Wherever the line with "(Доха, 2012 г.);" sits in the listing below, transcribe from it up to and including the line with "[263,1071,755,1095] [118,1114,256,1129] электросвязи/ИКТ", exactly, and leave the remaining lines out.

• _Task inputs_:
══════════════════════════════

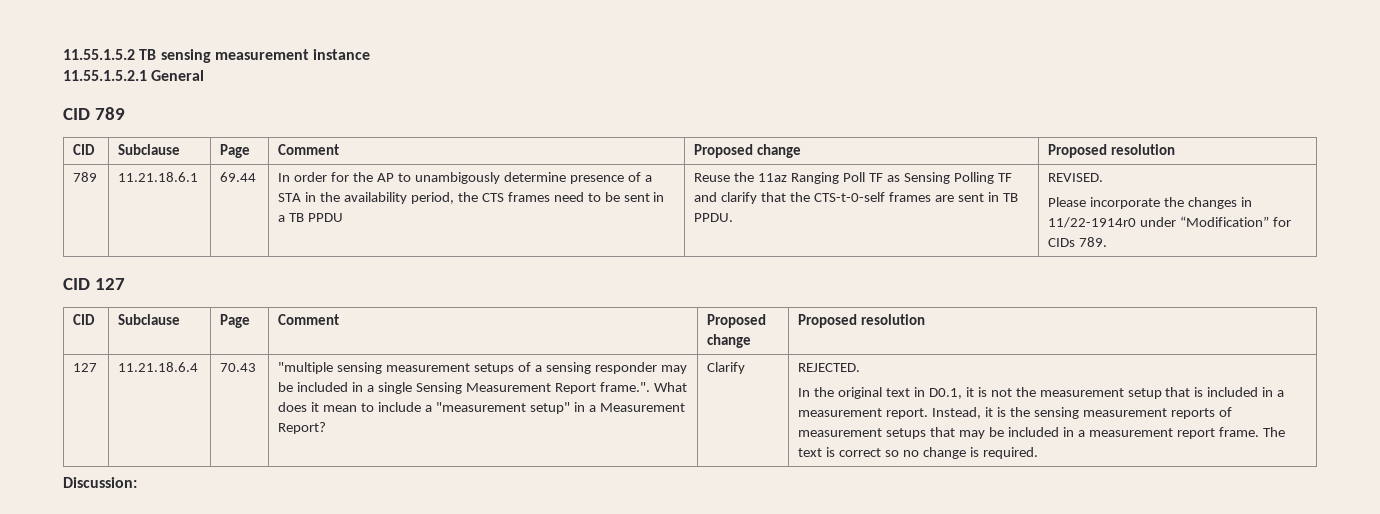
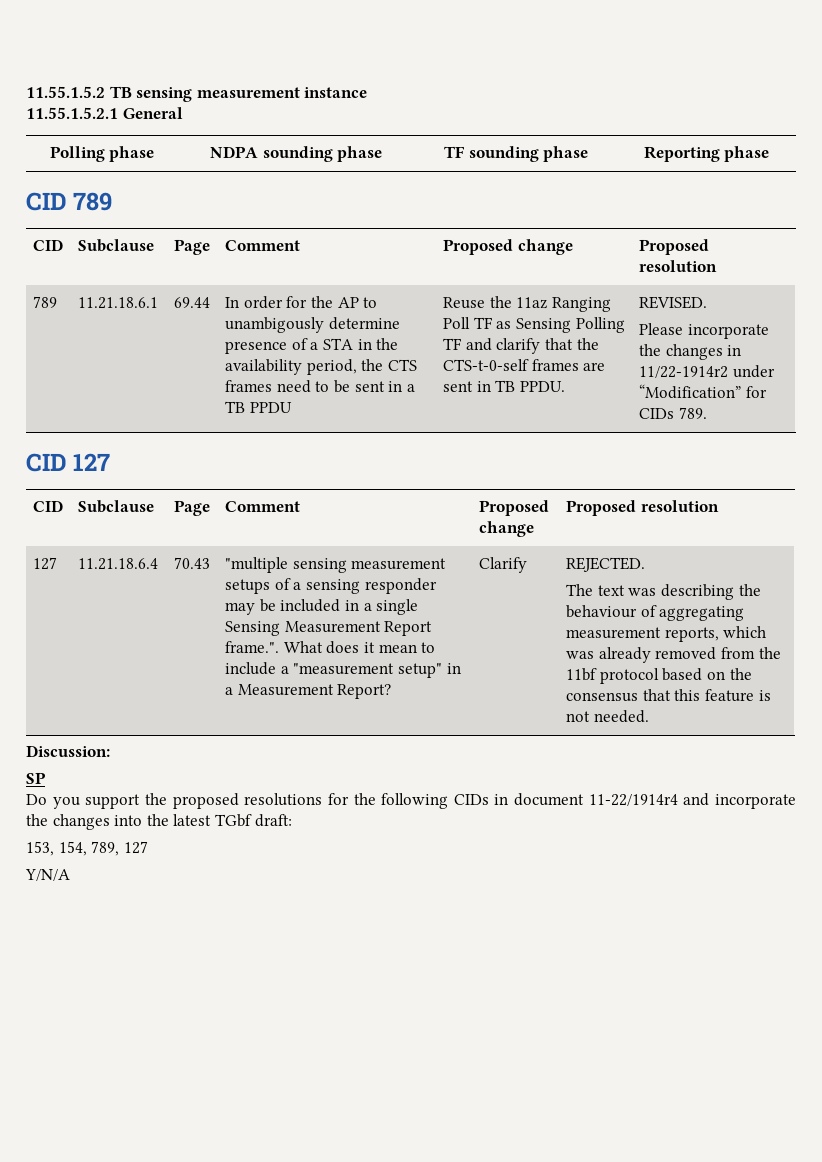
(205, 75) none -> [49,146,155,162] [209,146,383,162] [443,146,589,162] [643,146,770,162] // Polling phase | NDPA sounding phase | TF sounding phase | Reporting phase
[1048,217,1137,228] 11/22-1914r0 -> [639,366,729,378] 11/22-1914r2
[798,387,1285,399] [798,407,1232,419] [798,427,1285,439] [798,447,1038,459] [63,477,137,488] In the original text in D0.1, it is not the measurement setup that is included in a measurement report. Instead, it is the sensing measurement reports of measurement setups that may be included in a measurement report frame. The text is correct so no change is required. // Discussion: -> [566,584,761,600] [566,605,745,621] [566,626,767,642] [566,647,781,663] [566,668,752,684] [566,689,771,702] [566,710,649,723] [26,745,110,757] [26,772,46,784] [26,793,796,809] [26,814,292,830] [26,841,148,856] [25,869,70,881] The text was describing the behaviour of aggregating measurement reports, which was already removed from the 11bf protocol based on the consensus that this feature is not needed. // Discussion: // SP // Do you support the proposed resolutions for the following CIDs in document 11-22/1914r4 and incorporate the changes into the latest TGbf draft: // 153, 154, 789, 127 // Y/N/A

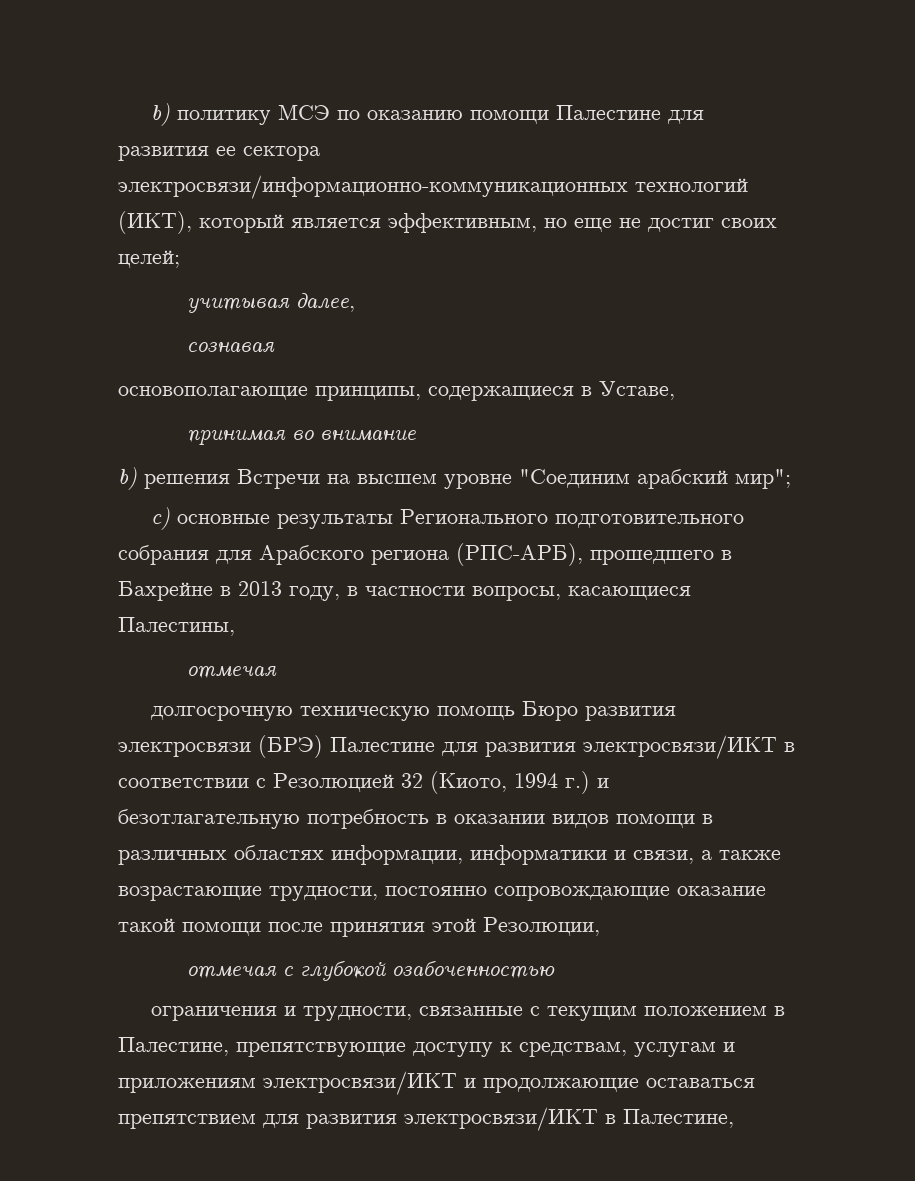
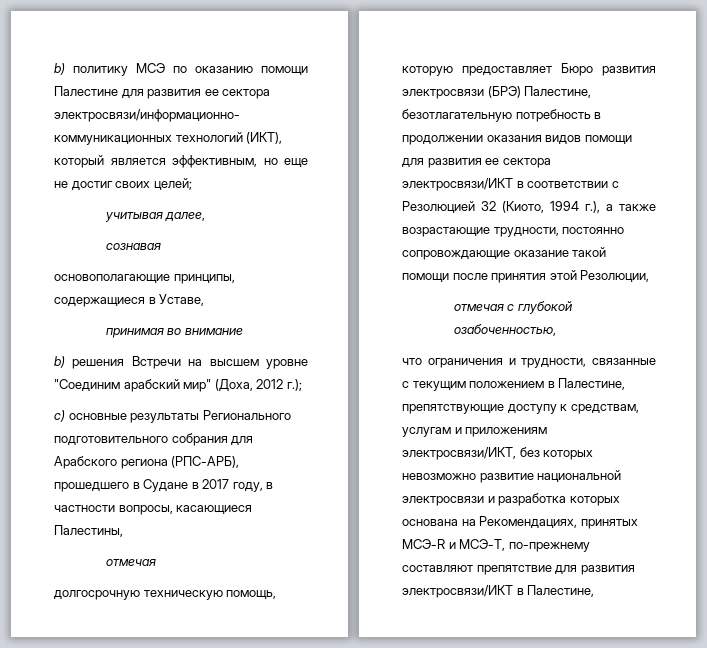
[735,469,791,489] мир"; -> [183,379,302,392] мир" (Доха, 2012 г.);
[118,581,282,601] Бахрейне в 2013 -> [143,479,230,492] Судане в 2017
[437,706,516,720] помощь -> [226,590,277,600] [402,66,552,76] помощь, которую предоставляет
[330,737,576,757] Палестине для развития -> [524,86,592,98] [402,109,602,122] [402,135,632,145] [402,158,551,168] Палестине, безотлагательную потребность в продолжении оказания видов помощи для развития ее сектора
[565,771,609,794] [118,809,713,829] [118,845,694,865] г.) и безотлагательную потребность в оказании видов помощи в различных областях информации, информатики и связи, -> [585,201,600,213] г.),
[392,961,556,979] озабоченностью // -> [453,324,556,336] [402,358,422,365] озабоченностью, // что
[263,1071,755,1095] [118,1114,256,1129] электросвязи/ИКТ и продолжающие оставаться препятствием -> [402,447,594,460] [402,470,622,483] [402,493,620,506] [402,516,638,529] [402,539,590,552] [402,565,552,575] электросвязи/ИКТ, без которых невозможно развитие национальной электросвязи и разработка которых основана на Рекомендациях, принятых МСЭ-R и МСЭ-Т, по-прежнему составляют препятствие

══════════════════════════════

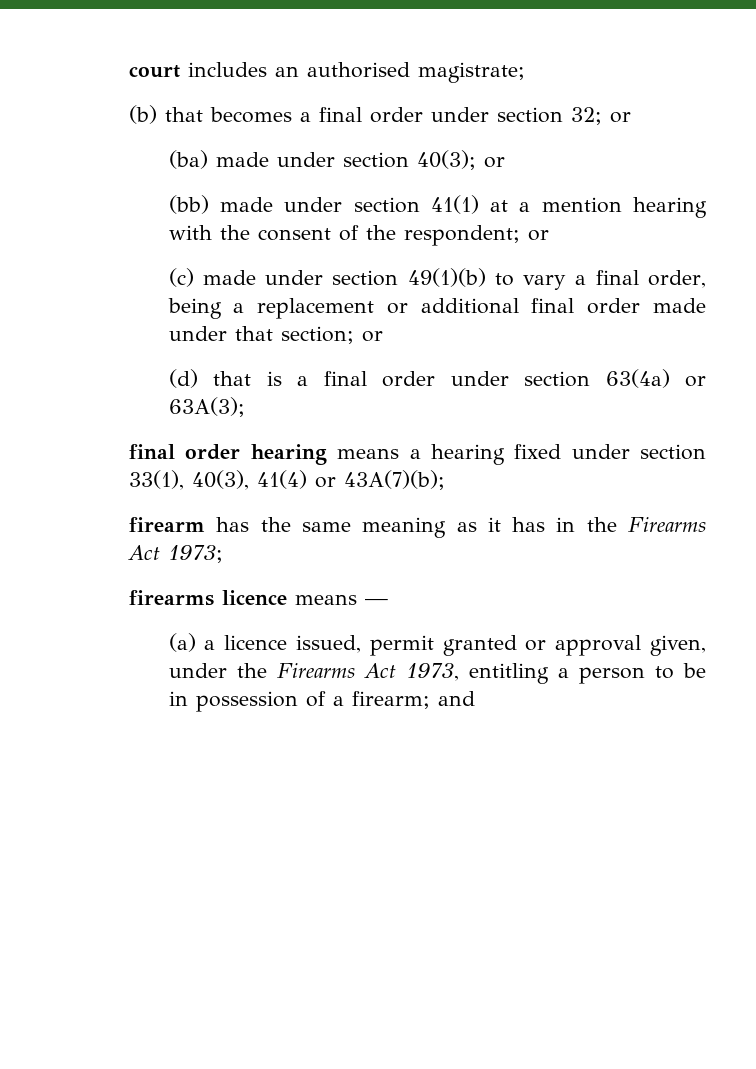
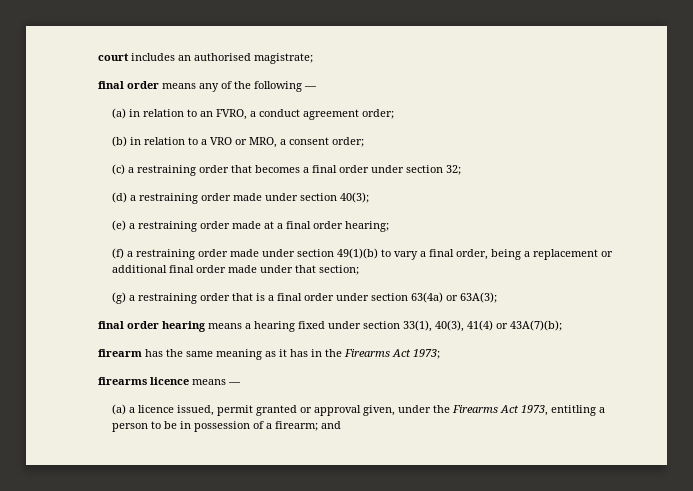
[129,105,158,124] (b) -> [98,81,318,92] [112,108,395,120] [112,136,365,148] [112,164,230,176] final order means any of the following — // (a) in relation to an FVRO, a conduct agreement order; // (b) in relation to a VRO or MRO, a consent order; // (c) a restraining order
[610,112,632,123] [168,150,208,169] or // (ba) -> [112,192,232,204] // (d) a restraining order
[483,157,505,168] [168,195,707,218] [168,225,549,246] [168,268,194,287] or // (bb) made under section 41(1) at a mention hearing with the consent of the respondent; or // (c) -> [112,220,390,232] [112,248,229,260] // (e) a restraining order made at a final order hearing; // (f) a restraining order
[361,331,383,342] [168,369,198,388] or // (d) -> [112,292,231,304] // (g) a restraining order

══════════════════════════════

• _Solution to this problem_:
[735,469,791,489] мир"; -> [183,379,302,392] мир" (Доха, 2012 г.);
[118,581,282,601] Бахрейне в 2013 -> [143,479,230,492] Судане в 2017
[437,706,516,720] помощь -> [226,590,277,600] [402,66,552,76] помощь, которую предоставляет
[330,737,576,757] Палестине для развития -> [524,86,592,98] [402,109,602,122] [402,135,632,145] [402,158,551,168] Палестине, безотлагательную потребность в продолжении оказания видов помощи для развития ее сектора
[565,771,609,794] [118,809,713,829] [118,845,694,865] г.) и безотлагательную потребность в оказании видов помощи в различных областях информации, информатики и связи, -> [585,201,600,213] г.),
[392,961,556,979] озабоченностью // -> [453,324,556,336] [402,358,422,365] озабоченностью, // что
[263,1071,755,1095] [118,1114,256,1129] электросвязи/ИКТ и продолжающие оставаться препятствием -> [402,447,594,460] [402,470,622,483] [402,493,620,506] [402,516,638,529] [402,539,590,552] [402,565,552,575] электросвязи/ИКТ, без которых невозможно развитие национальной электросвязи и разработка которых основана на Рекомендациях, принятых МСЭ-R и МСЭ-Т, по-прежнему составляют препятствие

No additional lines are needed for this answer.